-- START Excerpt to read --

The Pill - Loretta Lynn:



Background (from wiki) http://en.wikipedia.org/wiki/The_Pill_%28song%29

"The Pill" is a 1975 country music song recorded by Loretta Lynn. It is one of her best known songs as well as the most controversial record of her career.

Despite having the same name and similar themes, it is not related to "The Pill," written by Scottish folk musician Matt McGinn and performed in the United States by Pete Seeger.

About the song

"The Pill", written by Lorene Allen, Don McHan, and T. D. Bayless, is a comic-tinged song about birth control. The song tells a story of a wife who is upset about her husband getting her pregnant year after year, but is now happy because she can control her own reproductive choices because she has "the pill" (which had been introduced in 1960). The song, like many of Lynn's other hits suggested her personal life (she'd had six children, four of whom were born before she had turned 19).

-- END Excerpt to read --
-- START Material shown --

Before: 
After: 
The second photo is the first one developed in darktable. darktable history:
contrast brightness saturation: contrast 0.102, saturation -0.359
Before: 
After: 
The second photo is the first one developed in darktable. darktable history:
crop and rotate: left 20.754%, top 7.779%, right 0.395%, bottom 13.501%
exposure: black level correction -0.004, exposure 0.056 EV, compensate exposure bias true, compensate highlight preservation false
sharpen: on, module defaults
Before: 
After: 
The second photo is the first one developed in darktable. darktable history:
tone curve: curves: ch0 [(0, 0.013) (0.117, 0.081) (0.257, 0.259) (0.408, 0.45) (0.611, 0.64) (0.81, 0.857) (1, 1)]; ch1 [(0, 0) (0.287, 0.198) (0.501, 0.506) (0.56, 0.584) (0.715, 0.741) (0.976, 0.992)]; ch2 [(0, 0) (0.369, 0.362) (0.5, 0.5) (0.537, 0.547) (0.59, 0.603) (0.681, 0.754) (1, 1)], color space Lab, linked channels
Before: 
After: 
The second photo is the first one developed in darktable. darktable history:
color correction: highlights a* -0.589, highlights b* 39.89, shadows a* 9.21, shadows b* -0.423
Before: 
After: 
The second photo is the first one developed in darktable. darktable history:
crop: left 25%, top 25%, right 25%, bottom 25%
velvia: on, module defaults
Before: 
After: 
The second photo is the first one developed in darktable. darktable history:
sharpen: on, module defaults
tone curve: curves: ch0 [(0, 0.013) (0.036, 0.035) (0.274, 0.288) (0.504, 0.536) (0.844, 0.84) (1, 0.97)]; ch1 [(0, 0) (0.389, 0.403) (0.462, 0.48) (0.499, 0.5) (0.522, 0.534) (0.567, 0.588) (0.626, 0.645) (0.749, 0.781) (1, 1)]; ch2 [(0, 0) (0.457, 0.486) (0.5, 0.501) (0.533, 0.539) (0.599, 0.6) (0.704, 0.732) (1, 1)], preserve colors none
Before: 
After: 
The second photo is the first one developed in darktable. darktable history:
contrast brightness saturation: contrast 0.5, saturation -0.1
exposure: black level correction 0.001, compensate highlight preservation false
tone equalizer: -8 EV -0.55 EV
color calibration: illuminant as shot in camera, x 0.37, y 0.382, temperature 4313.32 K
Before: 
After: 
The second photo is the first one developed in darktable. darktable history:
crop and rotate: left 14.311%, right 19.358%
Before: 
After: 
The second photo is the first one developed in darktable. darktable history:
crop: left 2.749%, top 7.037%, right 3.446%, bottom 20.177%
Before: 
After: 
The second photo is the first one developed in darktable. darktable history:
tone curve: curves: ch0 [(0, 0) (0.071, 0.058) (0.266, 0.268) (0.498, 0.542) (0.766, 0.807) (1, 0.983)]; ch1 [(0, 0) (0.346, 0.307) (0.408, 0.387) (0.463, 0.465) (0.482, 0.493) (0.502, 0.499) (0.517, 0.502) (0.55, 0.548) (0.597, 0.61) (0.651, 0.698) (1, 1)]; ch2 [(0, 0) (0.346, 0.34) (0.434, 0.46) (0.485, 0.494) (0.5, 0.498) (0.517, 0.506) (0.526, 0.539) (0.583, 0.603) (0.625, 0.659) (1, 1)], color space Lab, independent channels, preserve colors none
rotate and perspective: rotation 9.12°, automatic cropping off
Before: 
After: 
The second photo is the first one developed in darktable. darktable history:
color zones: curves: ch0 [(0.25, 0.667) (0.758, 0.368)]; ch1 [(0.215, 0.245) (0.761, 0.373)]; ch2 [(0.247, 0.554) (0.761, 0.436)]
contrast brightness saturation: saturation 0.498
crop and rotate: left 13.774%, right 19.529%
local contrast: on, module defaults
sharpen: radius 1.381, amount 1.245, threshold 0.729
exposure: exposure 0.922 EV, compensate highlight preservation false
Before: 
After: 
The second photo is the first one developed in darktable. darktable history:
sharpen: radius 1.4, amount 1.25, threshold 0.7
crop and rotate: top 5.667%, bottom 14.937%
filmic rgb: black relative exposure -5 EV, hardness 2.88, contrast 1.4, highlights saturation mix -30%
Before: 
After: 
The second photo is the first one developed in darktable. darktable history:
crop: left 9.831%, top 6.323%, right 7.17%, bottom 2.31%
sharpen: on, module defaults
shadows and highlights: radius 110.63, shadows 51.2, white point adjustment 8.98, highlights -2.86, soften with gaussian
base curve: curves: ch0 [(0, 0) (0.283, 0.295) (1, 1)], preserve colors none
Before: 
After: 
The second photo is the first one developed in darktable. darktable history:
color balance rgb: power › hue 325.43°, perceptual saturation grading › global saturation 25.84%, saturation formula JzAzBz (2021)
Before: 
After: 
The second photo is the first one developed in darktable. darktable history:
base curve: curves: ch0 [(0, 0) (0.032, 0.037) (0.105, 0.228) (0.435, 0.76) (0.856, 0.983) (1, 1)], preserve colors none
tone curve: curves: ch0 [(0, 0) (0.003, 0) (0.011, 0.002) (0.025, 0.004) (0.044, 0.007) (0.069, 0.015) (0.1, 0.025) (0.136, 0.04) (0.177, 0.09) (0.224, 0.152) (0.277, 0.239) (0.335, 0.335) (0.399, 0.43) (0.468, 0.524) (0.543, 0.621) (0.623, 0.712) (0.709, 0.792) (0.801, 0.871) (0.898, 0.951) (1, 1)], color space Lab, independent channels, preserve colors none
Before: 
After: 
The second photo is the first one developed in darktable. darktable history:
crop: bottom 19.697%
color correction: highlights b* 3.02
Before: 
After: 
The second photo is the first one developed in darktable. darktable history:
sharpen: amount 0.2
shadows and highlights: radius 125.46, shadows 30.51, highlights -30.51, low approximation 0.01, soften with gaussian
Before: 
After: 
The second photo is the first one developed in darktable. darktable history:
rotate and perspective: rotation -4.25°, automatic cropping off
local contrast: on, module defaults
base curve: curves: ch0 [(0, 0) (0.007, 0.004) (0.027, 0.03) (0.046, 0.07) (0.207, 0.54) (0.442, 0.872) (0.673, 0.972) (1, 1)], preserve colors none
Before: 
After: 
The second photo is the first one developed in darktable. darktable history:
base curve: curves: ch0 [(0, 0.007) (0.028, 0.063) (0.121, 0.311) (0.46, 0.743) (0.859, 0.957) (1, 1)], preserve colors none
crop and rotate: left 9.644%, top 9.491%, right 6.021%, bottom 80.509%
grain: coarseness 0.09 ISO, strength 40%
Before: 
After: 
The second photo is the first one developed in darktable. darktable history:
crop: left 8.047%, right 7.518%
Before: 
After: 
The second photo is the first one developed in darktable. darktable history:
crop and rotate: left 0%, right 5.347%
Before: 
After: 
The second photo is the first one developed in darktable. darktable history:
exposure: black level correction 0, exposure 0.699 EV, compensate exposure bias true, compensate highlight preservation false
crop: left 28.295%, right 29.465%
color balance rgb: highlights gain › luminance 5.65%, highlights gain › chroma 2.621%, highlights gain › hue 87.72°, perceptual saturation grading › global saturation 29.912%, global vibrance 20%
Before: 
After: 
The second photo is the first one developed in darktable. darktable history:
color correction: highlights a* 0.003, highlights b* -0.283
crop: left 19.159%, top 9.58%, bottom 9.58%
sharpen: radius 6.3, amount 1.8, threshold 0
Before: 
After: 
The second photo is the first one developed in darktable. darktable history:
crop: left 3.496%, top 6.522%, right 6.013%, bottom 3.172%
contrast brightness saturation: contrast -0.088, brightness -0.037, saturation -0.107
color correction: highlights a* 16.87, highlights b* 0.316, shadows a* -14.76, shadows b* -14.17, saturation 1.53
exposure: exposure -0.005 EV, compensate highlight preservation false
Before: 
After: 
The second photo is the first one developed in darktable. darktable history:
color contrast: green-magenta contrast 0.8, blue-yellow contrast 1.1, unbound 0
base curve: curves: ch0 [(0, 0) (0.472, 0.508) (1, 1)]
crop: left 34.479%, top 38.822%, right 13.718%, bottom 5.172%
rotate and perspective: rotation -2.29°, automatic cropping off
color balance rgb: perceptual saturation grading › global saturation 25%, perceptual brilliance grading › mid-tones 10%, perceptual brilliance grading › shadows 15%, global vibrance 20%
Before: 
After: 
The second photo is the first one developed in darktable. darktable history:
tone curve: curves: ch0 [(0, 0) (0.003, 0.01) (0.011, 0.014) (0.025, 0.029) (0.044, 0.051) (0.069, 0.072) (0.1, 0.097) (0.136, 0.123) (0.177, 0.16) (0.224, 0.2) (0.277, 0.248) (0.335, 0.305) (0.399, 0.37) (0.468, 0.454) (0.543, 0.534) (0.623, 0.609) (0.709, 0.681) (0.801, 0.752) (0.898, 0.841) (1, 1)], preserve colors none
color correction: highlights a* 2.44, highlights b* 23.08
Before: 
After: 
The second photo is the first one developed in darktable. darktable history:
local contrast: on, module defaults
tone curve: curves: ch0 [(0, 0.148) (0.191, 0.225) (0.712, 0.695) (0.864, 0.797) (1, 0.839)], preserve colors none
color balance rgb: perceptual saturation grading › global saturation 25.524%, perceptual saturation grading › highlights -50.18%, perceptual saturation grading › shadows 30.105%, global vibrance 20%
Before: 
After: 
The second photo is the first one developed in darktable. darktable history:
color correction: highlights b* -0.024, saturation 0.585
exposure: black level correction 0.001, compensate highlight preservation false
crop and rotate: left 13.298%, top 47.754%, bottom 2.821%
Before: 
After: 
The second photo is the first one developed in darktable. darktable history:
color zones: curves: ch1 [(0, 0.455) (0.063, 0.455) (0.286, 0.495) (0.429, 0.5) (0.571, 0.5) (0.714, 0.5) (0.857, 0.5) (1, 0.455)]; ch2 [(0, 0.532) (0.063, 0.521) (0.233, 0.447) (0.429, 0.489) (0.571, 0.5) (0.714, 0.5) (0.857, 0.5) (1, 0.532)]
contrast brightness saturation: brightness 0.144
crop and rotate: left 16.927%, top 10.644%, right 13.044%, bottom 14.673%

-- END Material shown --

_What to do_. Pick up the excerpt about Loretta Lynn's song "The Pill" and continue it from its final sentence. These items have no connection to the excerpt about Loretta Lynn's song "The Pill."

_The answer_.
The song's frank discussion of birth control, something that was considered risqué subject matter at the time, especially in country music, led to a number of country radio stations refusing to play it. The song received much publicity and airplay on the stations that would air it but its ban from a number of radio stations caused the record to stall at number five on the charts at a time when a Loretta Lynn record was almost guaranteed to be a top three hit, often a number one record. Nevertheless it earned her more press and attention outside the country market than anything she had ever recorded before and ultimately became her highest-charting pop single, peaking at #70 on the Hot 100.

Recorded in 1972 and held back by her label, the song was finally released in mid-1975, the song was Lynn's first single that year she released as a solo artist, after having a major duet hit with Conway Twitty earlier that year. The single was released on her 1975, Back to Country and was the only single released from the album.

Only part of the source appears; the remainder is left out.